Arabic PDF Conversion to other file formats

hemahgoub
Registered: Sep 24 2007
Posts: 4

Our company (www.alkhawarizmy.com/en/index_en.php) has developed an Arabic search engine and we need to be able to convert Arabic pdf files correctly to html files, in order to include pdf files in our new desktop search product.
 
At the moment Arabic pdf files are not converted correctly. We are willing to purchase any component that will allows us to perform the conversion properly on the .NET platform.
Is there ANYTHING available (preferably a .NET dll/Activex com that can do this.
 
I would very much appreciate your help, as we would like to include support for Arabic pdf files in our KSearch Desktop Edition Product.
 
Thanks and best regards.
Hossam Mahgoub
President and CEO
AlKhawarizmy Language Software

My Product Information:
Acrobat Standard 8.0999999999999996447286321199499070644378662109375, Windows
dthanna
ExpertTeam
Registered: Sep 28 2005
Posts: 248
Not being a native, or even secondary, fluent in Arabic, I will give this a bit of a stab, though.

Arabic, along with Hebrew and Thai is considered a Level IV language - in that the complexity of the language is multiplied due to the way glyphs and the meaning of those glyphs is dependent upon how they relate to each other.

As you have developed an Arabic search engine, I am sure you are already aware of this - the above is for others that may be following along at home.

One of the difficult problems you will run into with extraction of a Type IV language out of PDF has to do with how the glyphs were put in there. In other words, how was the typography + the font selected handled. If they just used character overlay (very common) - with no relation to UNICODE you will have to manually disect the document. If they used a full UNICODE font, but the composition engine wasn't Arabic aware, you are better off, but will still have text extraction issues.

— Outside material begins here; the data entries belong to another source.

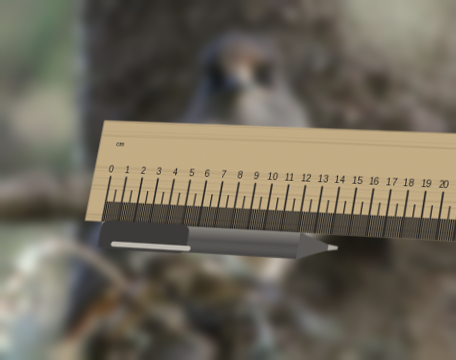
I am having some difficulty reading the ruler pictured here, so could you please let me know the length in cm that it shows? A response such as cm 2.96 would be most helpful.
cm 14.5
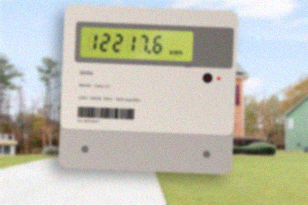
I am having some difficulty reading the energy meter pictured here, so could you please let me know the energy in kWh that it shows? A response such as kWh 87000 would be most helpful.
kWh 12217.6
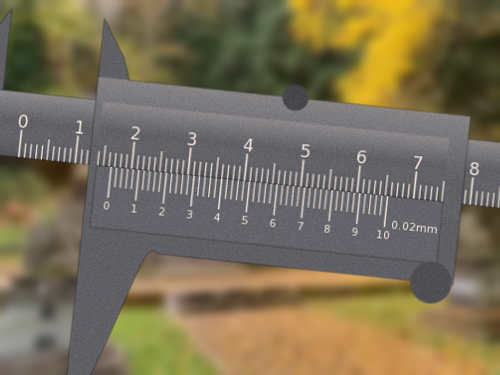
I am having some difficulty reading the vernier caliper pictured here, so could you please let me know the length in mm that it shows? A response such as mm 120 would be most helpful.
mm 16.4
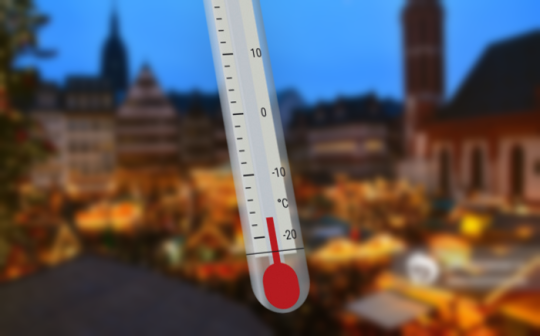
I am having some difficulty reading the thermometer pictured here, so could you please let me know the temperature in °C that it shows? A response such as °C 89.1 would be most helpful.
°C -17
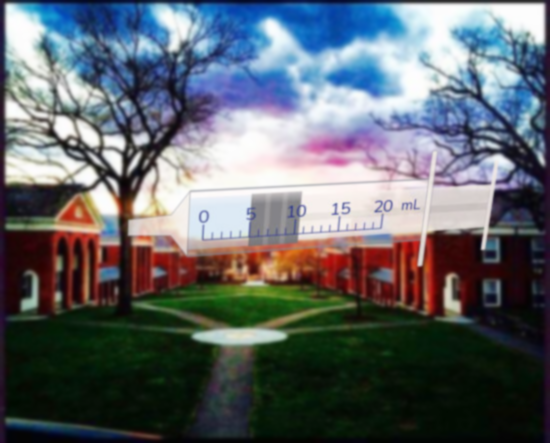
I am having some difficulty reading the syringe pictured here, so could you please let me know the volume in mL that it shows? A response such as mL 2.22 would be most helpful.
mL 5
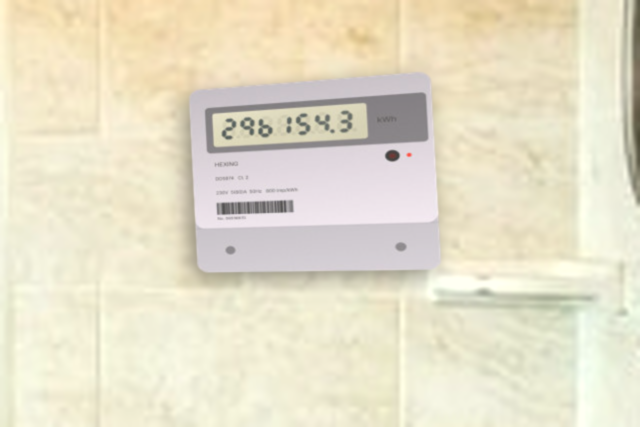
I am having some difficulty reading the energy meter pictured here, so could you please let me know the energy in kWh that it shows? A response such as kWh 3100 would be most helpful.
kWh 296154.3
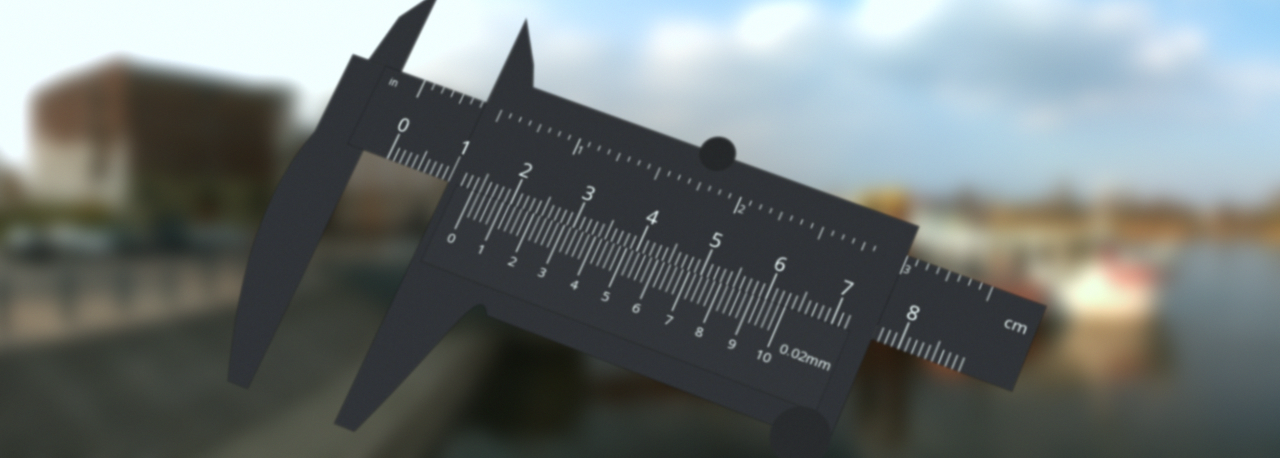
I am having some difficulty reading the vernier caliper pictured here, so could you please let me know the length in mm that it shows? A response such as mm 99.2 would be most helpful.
mm 14.0
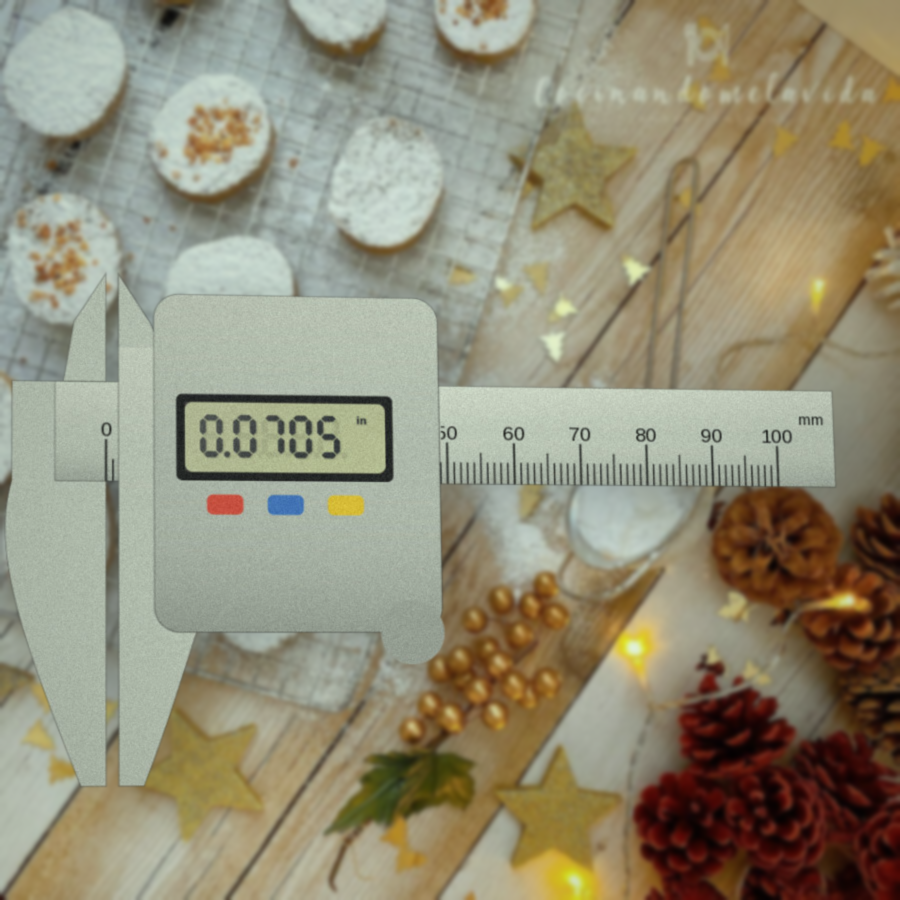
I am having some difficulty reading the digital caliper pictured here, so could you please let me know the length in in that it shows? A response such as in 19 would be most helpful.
in 0.0705
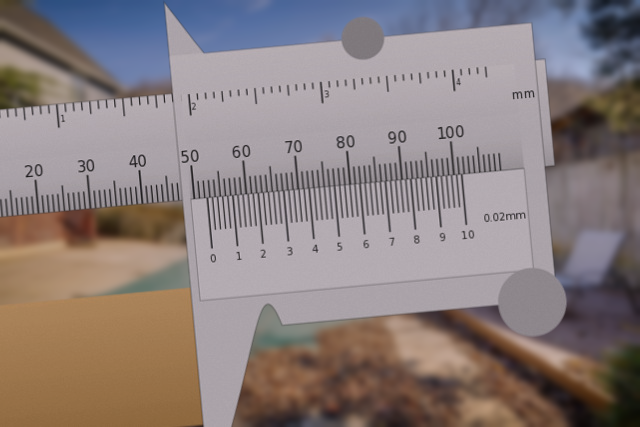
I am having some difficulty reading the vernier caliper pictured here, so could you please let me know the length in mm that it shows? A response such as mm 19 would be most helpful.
mm 52.5
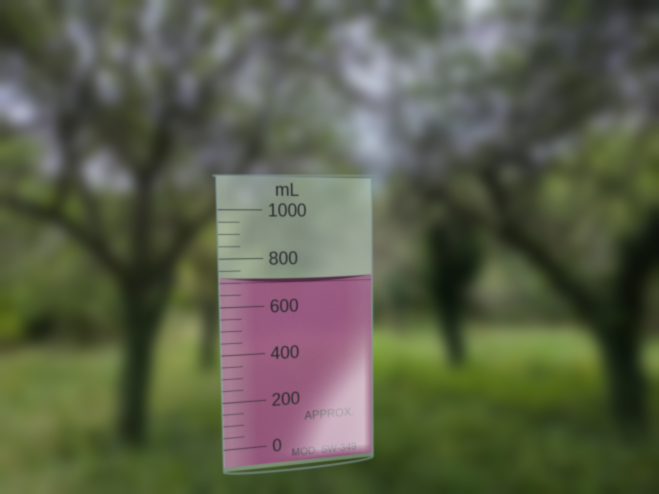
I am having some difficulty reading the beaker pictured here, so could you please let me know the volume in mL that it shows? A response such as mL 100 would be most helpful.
mL 700
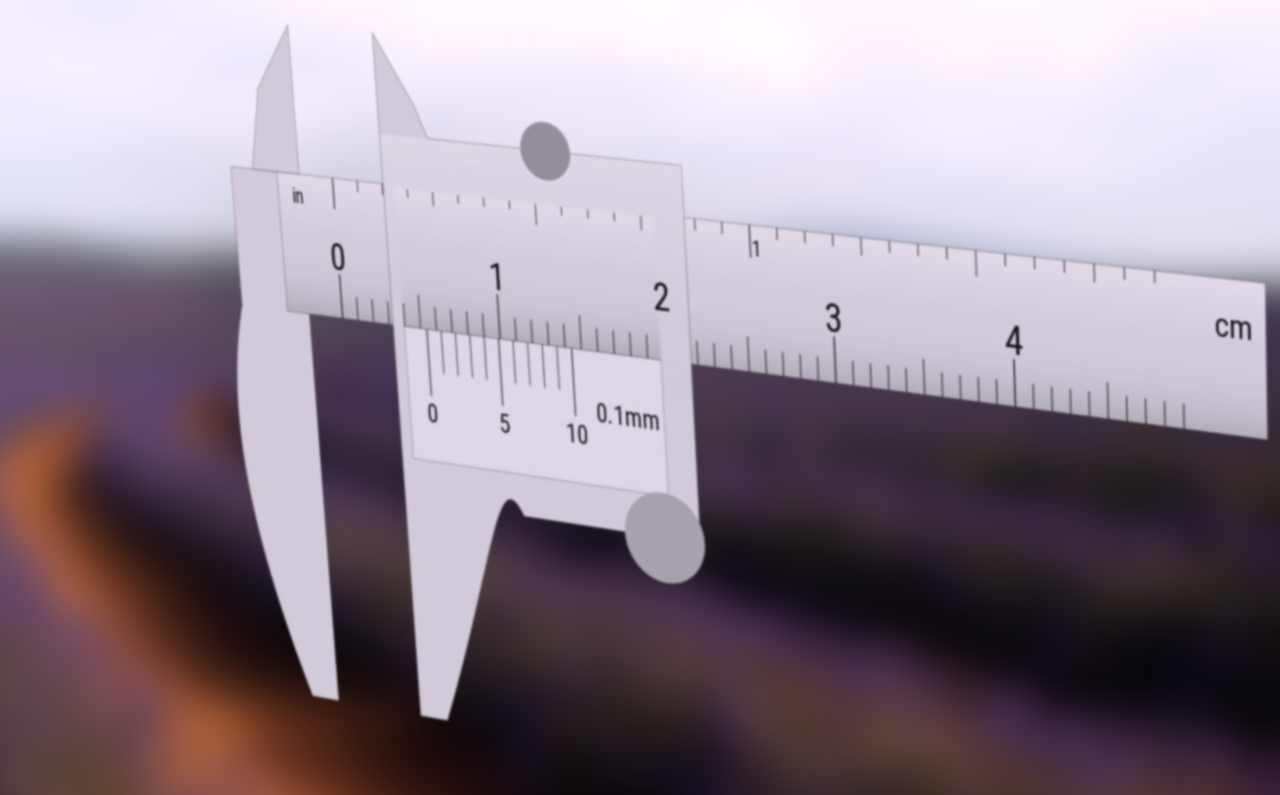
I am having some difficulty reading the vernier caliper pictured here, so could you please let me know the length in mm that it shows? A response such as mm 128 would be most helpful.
mm 5.4
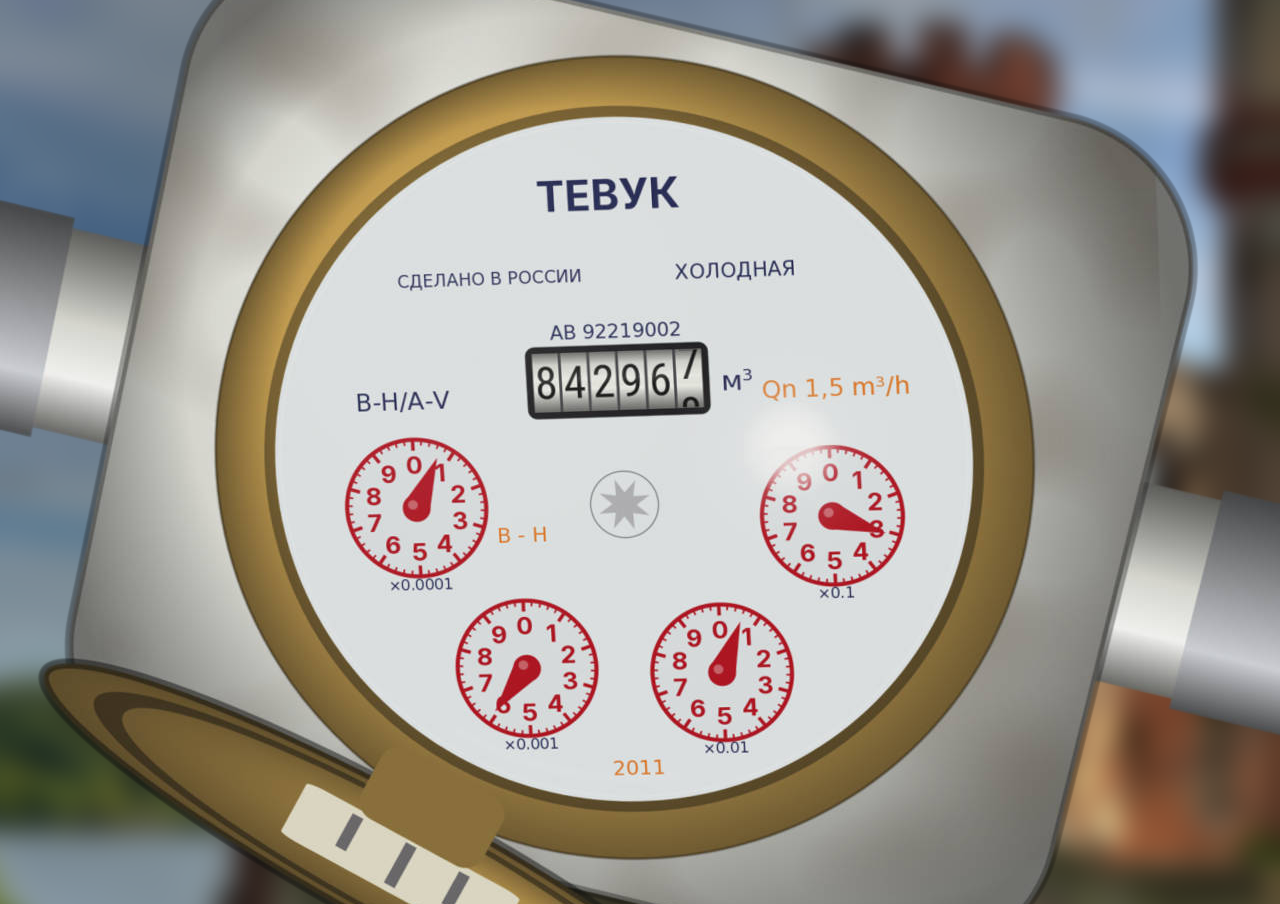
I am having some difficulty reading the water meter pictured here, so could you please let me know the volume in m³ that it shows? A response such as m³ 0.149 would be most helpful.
m³ 842967.3060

The best you can hope for is a UNICODE font and an Arabic aware composition engine.

As for the text extraction - I cannot give the name of the company, but they sell a product called 'Text Extraction Toolkit'. It is UNICODE aware. That should provide you with the development tool you are looking for.

Douglas Hanna is a member of the Production Print Technology team at Aon.
www.aonhewitt.com

hemahgoub
Registered: Sep 24 2007
Posts: 4
Thanks very much for your very comprehensive answer. In fact, the PDF-to-Text converter I am currently using, puts out UNICODE characters in the text stream; this would mean I still need to "re-compose" the double byte chracters to single byte characters for display purposes (whether it be UTF-8 or CP-1256), but that is not a very big deal.

It would be useful, though, if Adobe could exert a bit of an effort in including correct export of Arabic PDF documents, especially since the Arabic customer base will be expanding rapidly in the next decade. We know this, after having developed an award winning business plan, in order to cover the Arabic market.

Thanks again and best wishes,
Hossam Mahgoub